Decoding is less of an issue, but load roughly doubles compared to H.264. Throw in the jump to 4K, which is frequently encoded to H.265, and the leap in required compute power is nothing to laugh at. However, most systems that might choke on decoding a 4K HEVC stream or file can’t output 4K. The overlap between systems that can output Ultra HD and those that are too slow to decode HEVC is slim.

What can decode it?

Any computer can decode H.265 using software (in theory, at least). All that’s mandatory is software capable of handling H.265 and a file or stream encoded in it. The freeware VideoLAN player is currently your best bet, but support will be native to PCs with the release of Windows 10.

Software decoding isn’t the best option, however, because it’s not terribly efficient. Building a hardware decoder into a chip allows for more efficient operation, which means better performance on chips with modest grunt and improved efficiency. On the downside, though, this approach takes up valuable die space on a CPU or GPU. HEVC is not popular yet, and developing a hardware decode means designing new silicon — a lengthy process.

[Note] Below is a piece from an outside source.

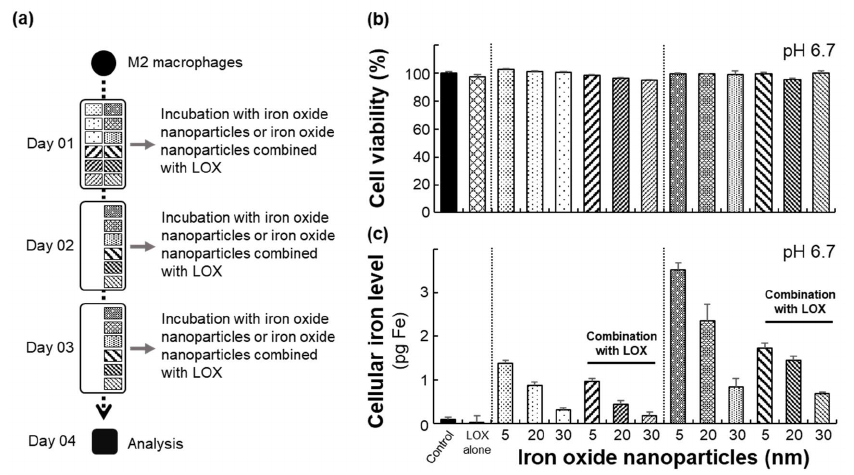
Figure 3. Characterization of materials: ( a ) Treatment protocol for M2 macrophages under various conditions. ( b ) Cell viability of macrophages after incubation with various treatments. Cell viability is given as the percentage of viable cells remaining after treatment for 72 h compared with that of the unexposed cells determined by the MTS assay. The bars represent the mean ± standard deviation ( n = 4). ( c ) Qualitative determination of iron oxide nanoparticles in treated macrophages incubated in various conditions. The bars represent the mean ± standard deviation ( n = 4).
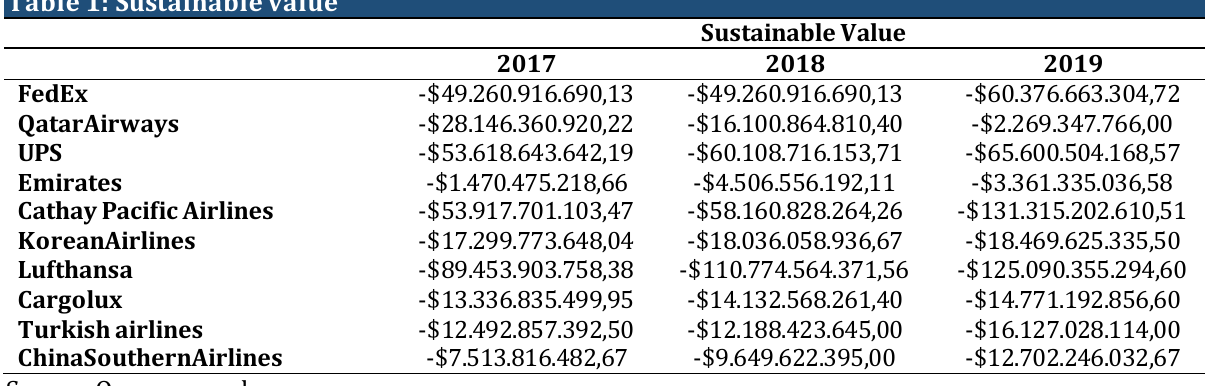
Table 1: Sustainable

There’s just one exception at this moment, and that’s the GTX 960, which is the first and only video card to have full hardware decode support for H.265. Arguably it’s powerful enough to not need it, but the feature boosts efficiency and may help the GPU decode video without active cooling.

Related: Check out our full GTX 960 review

AMD plans to add H.265 hardware decode to it’s mid-2015 notebook APUs, code-named Carrizo, which presumably means we’ll see the same appear in a variety of other AMD Radeon products. Intel has made no announcement, but leaks from rumor sites like CPU World, as well as our own sources, hint it’s coming in Skylake. Such speculation is easy to believe, because the timing would be perfect. Intel also recently announced a driver update adding software decode support to select fourth-gen and fifth-gen Core chips.

How can I encode my own HEVC video?

Encoding with HEVC is, as explained, much more demanding than other video codecs. You’ll likely find that your videos take many times longer than before, and real-time encoding is virtually unheard of with home PCs. With that said, switching from an older standard to H.265/HEVC can substantially reduce the file size of your video library. It can also make streaming between devices easier.

There are several converters available for free including Handbrake, Internet Friendly Media Encoder, MediaCoder and DivX Converter. For $40, CyberLink’s Media Espresso is the easiest to use, so it may appeal to users who prefer a streamlined solution. All of these can take various input formats and transcode them to HEVC.

What’s next for H.265/HEVC on the PC?

2015 will be a big year for HEVC on your home computer. Hardware-decode support will become more prevalent, and it’s likely that Intel will add some hardware support as a feature in sixth-generation Core processor. This will entirely solve the potential performance issues facing high-quality, UltraHD, HEVC video.

Related: Why can’t you stream Netflix or Amazon 4K to your PC?

Microsoft’s inclusion of support in Windows 10 will place another piece of the puzzle. It will let users play H.265 files without a third-party application, which is necessary for the codec to see widespread adoption on computers. Some old systems may have difficulty rendering the format, but most modern systems will be quick enough to handle the burden.

Once hardware and operating system support is in place, there will be only one more obstacle: content owners. Studios jealously guard 4K content because of its incredible quality and potential for profit, and bringing such content to the PC could make it easier to rip off. It will come, eventually, but when?